Prognostic relevance of clonal hematopoiesis in myeloid neoplastic transformation in patients with follicular lymphoma treated with radioimmunotherapy

Abstract

While novel radioisotope therapies continue to advance cancer care, reports of therapy-related myeloid neoplasms (t-MN) have generated concern. The prevalence and role of clonal hematopoiesis (CH) in this process remain to be defined. We hypothesized that: (i) CH is prevalent in relapsed follicular lymphoma and is associated with t-MN transformation, and (ii) radiation in the form of radioimmunotherapy (RIT) plays a role in clonal progression. In this retrospective cohort study, we evaluated the prevalence and prognostic impact of CH on clinical outcomes in 58 heavily pre-treated follicular lymphoma patients who received RIT. Patients had been given a median of four lines of therapy before RIT. The prevalence of CH prior to RIT was 46%, while it was 67% (P=0.15) during the course of RIT and subsequent therapies in the paired samples. Fourteen (24%) patients developed t-MN. Patients with t-MN had a higher variant allele fraction (38% vs. 15%; P=0.02) and clonal complexity (P=0.03) than those without.
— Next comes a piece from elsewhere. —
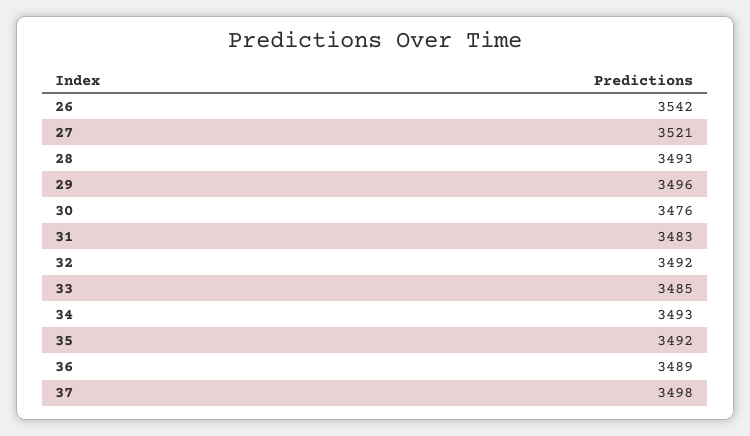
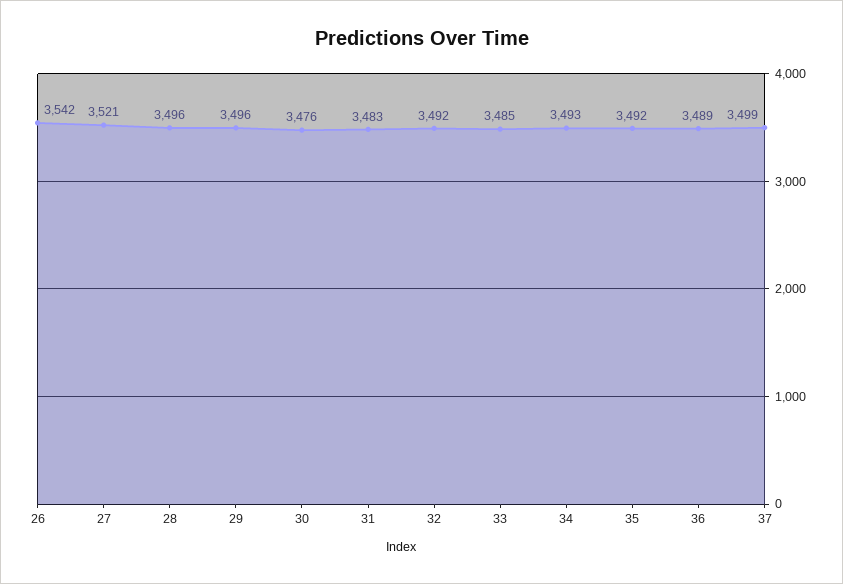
28: 3493 -> 3496
37: 3498 -> 3499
The spectrum of CH differed from that in age-related CH, with a high prevalence of DNA damage repair and response pathway mutations, absence of spliceosome mutations, and a paucity of signaling mutations. While there were no clear clinical associations between RIT and t-MN, or overall survival, patients with t-MN had a higher mutant clonal burden, along with extensive chromosomal abnormalities (median survival, afer t-MN diagnosis, 0.9 months). The baseline prevalence of CH was high, with an increase in prevalence on exposure to RIT and subsequent therapies. The high rates of t-MN with marked clonal complexities and extensive chromosomal damage underscore the importance of better identifying and studying genotoxic stressors accentuated by therapeutic modalities.

Figure 1.

Swimmer plot for group 1 patients (patients with paired samples, with radioimmunotherapy administered between samples). PT_9, 30, 31, and 32 received a total of 6, 6, 3, and 5 different therapies, respectively. RIT: radioisotope therapy; PT: patient; NA: not available; CH: clonal hematopoiesis; TMN: treatment-related myeloid malignancy.

Figure 2.

Swimmer plot for group 2 patients (patients with one or more samples taken after radioimmunotherapy). Symbols and abbreviations as in Figure 1.

Figure 3.

Swimmer plot for group 3 patients (patients with samples taken only prior to radioimmunotherapy). Symbols and abbreviations as in Figure 1.

Figure 4.

Mutation prevalence and co-mutation status. The light blue color indicates the number of patients with the specific mutation, and the light pink color indicates the number of patients with other mutations.

Figure 5.

Co-mutation plot showing mutations present in 35 patients with somatic mutation(s). Each column represents a single patient. The top row denotes the translational effect and mutations per megabase. The bar graph on the left designates the prevalence of mutations (count for once regardless of the prevalence/patient). The mutation subtypes are represented by colors, red indicates nonsense, light-blue indicates missense; yellow indicates frameshift; gray indicates splice effect; purple indicates duplication, pink indicates deletion. The bar at the bottom designates the proportion of the mutation subtypes for each patient. Proportions are from 0 (bottom) to 25%, 50%, 75%, and 100% (top). MB: megabase.

Figure 6.

Changes in variant allele fraction in patients with paired samples in group 1, with two paired serial samples in subgroup 2a; and with two paired serial samples in subgroup 3a. VAF: variant allele fraction; RIT: radioimmunotherapy.